No início do encontro com Starmer, Takaichi destacou que o Japão e o Reino Unido vêm intensificando a cooperação mútua em diversas áreas, incluindo segurança, em um nível que pode ser descrito como de “quase aliados”. Acrescentou que, na véspera da reunião de cúpula do G7, estava na expectativa de compartilhar pontos de vista e trabalhar em conjunto em torno de segurança energética e de recursos naturais, assim como em esforços para estabilizar a situação no Oriente Médio.

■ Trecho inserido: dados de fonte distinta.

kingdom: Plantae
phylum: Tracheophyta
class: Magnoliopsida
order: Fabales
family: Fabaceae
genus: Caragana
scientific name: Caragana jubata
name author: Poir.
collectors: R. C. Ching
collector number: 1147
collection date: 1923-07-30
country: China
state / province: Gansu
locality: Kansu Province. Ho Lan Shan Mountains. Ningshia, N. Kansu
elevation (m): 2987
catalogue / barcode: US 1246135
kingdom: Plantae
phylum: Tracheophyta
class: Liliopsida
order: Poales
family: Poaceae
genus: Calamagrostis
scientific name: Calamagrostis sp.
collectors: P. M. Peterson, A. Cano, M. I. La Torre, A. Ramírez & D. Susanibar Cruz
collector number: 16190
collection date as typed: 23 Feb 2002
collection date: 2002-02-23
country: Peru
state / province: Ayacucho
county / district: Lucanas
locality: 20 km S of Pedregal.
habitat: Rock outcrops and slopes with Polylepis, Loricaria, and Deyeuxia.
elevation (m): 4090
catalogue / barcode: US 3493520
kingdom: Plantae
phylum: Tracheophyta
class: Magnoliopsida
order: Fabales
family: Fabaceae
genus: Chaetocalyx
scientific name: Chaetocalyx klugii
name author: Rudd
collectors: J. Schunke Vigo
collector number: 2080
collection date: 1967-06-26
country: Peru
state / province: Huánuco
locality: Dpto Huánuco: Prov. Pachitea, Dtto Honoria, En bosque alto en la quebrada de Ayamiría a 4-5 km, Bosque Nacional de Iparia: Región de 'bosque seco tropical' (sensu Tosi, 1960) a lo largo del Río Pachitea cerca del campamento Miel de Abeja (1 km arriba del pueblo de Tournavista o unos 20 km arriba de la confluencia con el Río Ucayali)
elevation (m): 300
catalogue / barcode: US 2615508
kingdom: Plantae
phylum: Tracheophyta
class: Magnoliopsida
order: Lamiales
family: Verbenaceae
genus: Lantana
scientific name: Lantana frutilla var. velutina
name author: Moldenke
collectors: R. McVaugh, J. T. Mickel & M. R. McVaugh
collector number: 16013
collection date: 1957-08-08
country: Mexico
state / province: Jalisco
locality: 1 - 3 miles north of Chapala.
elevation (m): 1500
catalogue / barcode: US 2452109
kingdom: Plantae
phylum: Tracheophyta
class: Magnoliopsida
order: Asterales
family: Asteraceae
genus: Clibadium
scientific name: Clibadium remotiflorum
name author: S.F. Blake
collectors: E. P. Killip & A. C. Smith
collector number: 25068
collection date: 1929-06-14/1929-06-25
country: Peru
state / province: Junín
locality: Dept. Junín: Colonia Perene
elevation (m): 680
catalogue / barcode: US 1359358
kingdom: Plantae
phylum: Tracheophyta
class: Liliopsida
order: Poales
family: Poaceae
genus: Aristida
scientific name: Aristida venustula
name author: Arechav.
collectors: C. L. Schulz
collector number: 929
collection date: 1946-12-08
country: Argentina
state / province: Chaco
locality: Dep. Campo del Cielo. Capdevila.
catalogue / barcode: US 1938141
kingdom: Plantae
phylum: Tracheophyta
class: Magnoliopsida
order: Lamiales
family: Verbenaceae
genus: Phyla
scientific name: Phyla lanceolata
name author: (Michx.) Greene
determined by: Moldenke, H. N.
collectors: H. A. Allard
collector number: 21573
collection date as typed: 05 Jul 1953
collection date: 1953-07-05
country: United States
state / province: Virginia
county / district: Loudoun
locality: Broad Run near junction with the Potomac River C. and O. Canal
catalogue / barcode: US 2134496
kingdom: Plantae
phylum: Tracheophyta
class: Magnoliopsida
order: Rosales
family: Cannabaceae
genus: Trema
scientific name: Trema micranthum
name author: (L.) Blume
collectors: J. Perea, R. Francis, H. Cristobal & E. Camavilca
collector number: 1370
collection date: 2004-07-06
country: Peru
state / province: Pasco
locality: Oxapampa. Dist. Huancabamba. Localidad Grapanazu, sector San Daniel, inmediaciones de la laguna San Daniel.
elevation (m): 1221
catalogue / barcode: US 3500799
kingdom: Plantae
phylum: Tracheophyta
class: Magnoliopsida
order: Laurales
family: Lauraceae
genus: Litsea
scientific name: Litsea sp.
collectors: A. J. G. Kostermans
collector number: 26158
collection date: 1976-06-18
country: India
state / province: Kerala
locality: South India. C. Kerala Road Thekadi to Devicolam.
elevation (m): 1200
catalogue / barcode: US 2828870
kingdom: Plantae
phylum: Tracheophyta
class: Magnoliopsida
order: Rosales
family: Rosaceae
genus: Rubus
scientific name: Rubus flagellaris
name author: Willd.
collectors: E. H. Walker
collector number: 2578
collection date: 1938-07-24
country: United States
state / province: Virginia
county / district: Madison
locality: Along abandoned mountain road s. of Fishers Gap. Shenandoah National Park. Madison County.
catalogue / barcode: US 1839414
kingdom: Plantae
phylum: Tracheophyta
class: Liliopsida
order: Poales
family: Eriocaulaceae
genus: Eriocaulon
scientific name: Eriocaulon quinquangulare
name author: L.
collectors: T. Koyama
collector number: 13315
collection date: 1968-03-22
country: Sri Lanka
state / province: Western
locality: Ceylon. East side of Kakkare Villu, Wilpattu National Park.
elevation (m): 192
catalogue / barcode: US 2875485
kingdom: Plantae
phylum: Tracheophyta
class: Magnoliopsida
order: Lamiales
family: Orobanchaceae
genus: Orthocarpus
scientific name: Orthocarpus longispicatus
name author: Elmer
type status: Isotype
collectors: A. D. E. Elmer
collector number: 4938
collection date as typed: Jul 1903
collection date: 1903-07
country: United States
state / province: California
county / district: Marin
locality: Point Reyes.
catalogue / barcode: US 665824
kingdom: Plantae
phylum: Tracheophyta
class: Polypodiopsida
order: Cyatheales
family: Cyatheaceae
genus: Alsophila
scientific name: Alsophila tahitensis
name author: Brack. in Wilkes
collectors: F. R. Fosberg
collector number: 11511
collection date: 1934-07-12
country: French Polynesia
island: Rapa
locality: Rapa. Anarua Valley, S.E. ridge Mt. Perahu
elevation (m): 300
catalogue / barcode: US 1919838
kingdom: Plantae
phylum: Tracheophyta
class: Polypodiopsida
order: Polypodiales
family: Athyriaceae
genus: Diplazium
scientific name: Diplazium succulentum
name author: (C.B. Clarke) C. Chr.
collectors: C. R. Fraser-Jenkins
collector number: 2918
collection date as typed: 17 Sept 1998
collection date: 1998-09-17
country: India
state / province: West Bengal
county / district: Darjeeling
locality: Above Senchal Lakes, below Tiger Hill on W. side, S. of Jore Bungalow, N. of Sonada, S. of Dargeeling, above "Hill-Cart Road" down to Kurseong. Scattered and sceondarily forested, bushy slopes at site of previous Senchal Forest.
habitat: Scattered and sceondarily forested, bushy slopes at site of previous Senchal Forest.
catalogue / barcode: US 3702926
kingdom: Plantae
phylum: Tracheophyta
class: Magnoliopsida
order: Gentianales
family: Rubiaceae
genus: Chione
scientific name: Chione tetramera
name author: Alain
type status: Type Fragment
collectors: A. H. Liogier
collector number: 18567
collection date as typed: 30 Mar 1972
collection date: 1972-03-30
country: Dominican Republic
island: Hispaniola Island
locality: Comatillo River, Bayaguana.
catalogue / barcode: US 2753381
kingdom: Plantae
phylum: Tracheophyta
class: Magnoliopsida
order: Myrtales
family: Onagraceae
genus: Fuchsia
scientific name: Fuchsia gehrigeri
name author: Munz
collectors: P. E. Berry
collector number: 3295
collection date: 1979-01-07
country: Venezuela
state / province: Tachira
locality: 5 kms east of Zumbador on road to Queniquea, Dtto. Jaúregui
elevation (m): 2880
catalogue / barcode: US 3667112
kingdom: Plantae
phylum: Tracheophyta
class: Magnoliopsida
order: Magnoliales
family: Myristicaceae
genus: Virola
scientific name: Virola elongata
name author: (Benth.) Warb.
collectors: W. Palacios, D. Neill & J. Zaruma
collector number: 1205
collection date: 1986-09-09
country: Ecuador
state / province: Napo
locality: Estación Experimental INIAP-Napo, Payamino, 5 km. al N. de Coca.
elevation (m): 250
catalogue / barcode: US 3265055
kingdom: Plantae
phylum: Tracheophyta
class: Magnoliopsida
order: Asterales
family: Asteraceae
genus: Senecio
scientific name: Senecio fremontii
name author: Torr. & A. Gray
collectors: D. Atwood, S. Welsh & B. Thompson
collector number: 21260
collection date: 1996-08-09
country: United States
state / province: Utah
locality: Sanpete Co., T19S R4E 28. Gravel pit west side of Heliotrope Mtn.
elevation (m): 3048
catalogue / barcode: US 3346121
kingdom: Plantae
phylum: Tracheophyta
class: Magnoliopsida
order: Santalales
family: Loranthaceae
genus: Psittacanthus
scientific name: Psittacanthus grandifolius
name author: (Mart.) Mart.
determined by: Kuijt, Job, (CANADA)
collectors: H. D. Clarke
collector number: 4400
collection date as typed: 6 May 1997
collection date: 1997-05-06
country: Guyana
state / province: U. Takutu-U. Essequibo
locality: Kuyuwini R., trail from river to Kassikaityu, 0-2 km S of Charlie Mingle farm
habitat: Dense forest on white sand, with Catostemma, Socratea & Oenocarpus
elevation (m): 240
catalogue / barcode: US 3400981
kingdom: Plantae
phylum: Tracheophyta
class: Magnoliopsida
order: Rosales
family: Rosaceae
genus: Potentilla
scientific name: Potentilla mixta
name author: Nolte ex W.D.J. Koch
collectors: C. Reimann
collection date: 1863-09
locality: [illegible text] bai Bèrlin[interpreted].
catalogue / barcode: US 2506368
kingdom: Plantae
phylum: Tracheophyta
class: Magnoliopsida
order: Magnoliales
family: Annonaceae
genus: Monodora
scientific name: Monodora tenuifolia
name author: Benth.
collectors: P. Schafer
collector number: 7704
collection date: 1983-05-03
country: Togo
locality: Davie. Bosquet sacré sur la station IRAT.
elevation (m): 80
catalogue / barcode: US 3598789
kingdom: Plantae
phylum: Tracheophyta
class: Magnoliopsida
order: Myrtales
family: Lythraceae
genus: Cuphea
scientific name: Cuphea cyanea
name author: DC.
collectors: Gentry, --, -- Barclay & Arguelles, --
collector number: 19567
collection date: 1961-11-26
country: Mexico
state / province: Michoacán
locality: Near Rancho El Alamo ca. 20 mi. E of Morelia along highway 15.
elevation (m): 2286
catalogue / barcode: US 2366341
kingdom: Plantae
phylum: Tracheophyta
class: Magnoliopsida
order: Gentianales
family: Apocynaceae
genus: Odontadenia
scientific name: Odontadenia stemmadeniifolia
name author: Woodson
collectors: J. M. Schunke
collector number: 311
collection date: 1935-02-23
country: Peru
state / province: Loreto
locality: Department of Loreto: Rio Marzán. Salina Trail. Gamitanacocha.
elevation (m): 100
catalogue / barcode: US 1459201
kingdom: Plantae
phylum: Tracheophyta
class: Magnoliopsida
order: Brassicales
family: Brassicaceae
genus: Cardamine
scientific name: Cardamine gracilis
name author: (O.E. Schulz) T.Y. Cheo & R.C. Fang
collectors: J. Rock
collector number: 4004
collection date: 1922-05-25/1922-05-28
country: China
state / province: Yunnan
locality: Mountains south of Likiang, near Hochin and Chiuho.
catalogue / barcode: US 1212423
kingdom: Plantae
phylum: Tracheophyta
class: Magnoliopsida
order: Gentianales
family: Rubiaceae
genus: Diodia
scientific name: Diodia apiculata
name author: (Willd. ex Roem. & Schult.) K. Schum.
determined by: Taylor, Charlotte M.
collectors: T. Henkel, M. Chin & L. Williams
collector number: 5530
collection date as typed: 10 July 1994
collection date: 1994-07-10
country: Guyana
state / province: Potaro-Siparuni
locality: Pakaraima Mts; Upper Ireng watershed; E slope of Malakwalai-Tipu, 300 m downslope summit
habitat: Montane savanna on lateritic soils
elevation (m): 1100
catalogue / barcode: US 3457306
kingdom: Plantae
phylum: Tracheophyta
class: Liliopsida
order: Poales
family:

Algumas partes sobre cooperação em segurança econômica do comunicado divulgado após o encontro diriam respeito à China.
O documento expressa “as graves preocupações de ambos em relação a coerção econômica e a restrições arbitrárias à exportação, inclusive de minerais críticos”. Diz que o Japão e o Reino Unido vão intensificar a “cooperação entre os membros do G7 e países com interesses afins em várias áreas, como de mineração, refino, processamento, reciclagem e estocagem” de minerais críticos.
Segundo o comunicado, os dois dirigentes identificam “riscos elevados para a economia global nas circunstâncias do atual conflito no Oriente Médio, principalmente pressão sobre redes de fornecimento de energia”. Em relação a esta questão, o documento reitera a importância de assegurar coordenação entre países produtores e consumidores.
Além disso, o comunicado trata de planos para intensificar a cooperação recíproca na geração de energia eólica em alto-mar.
Na conversa, Takaichi e Starmer decidiram agilizar um programa conjunto entre Japão, Reino Unido e Itália para desenvolvimento de aeronaves de combate de próxima geração. Analistas avaliam que problemas fiscais do Reino Unido podem afetar o avanço do projeto.